Methodology Lab: Several sessions from both Politics, Development and Change in Africa andReligion, Culture and Society in Africa will be dedicated to an intensive Methodology Lab. This is aimed at providing students with an introduction to research methods in general, as well as with special insight into methodological problems which are specific to African Studies. Invited guest scholars will present their work and draw on their own experience to highlight the advantages and challenges of various research methods in practice.
The aim is for the student to acquire the following qualifications:
- Overview and understanding of significant aspects of the religious and cultural dimensions of contemporary Africa
- Knowledge and insight into the significance of African cultural heritage for understanding contemporary social and political conditions with special focus on the changes which African societies are undergoing in connection with urbanization and migration
- Insight into the interaction between local African and global religious and cultural developments.
SUGGESTED PRELIMINARY LITERATURE
Daniel Jordan Smith, A Culture of Corruption. Everyday Deception and Popular Discontent in Nigeria, Princeton, Princeton University Press, 2007.
Paul Richards, Ebola. How a People’s Science Helped End an Epidemic, London, Zed Books, 2016.
Isak Niehaus, Witchcraft and a Life in the New South Africa, Cambridge, Cambridge University Press, 2013.

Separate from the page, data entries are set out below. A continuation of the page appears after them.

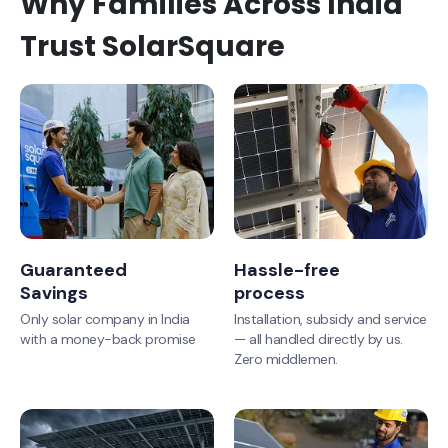
Why Families Across India
Trust SolarSquare
Guaranteed
Hassle-free
Savings
process
Only solar company in India
Installation, subsidy and service
with a money-back promise
— all handled directly by us.
Zero middlemen.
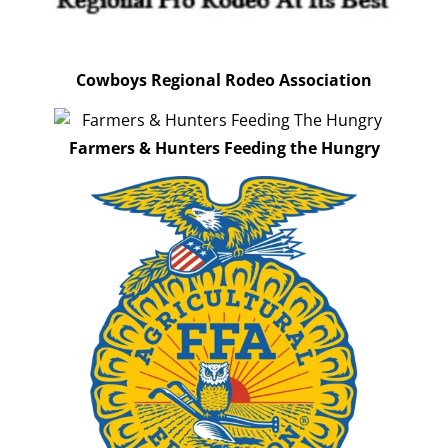
Cowboys Regional Rodeo Association
Farmers & Hunters Feeding the Hungry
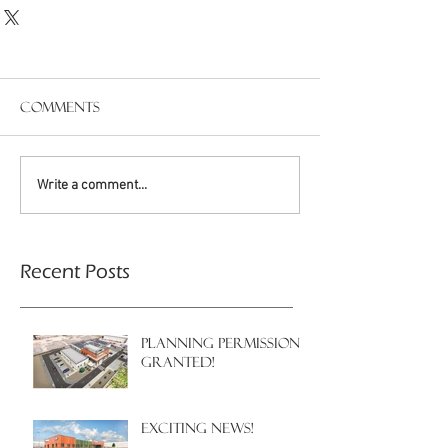
Comments
Write a comment...
Recent Posts
PLANNING PERMISSION
GRANTED!
EXCITING NEWS!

Adeline Masquelier, Women and Islamic Revival in a West African Town, Bloomington, Indiana University Press, 2009.
Karen Lauterbach, Christianity, Wealth and Power in Ghana, London, Palgrave Macmillan, 2016.
Ben Jones, Beyond the State in Rural Uganda, Edinburgh, Edinburgh University Press, 2009.
Johannes Fabian, Talk about Prayer. An Ethnographic Commentary, London, Palgrave Macmillan, 2015.
Supplementary papers will be made available during the semester
For information on how to register please see www.teol.ku.dk/cas/studentinformation/courses/course_registration
- 15 ECTS
- Type of assessment
- Written examination, 7 days
- Marking scale
- 7-point grading scale
- Censorship form
- External censorship
- Exam period
Criteria for exam assesment
The grade of 12 is given at the exam when the student demonstrates:
- Good overview of the diversity of Africa’s religious and cultural traditions.
- Well-developed ability to analyse African religious and cultural phenomena in their societal contexts.
- Clear understanding of the contemporary significance, utilisation and reshaping of African religious and cultural traditions.
- Clear understanding of the interaction between local African and global religious and cultural developments.
- Confident ability to conduct a methodological and theoretical analysis of literature and other material on Africa’s religions and cultures.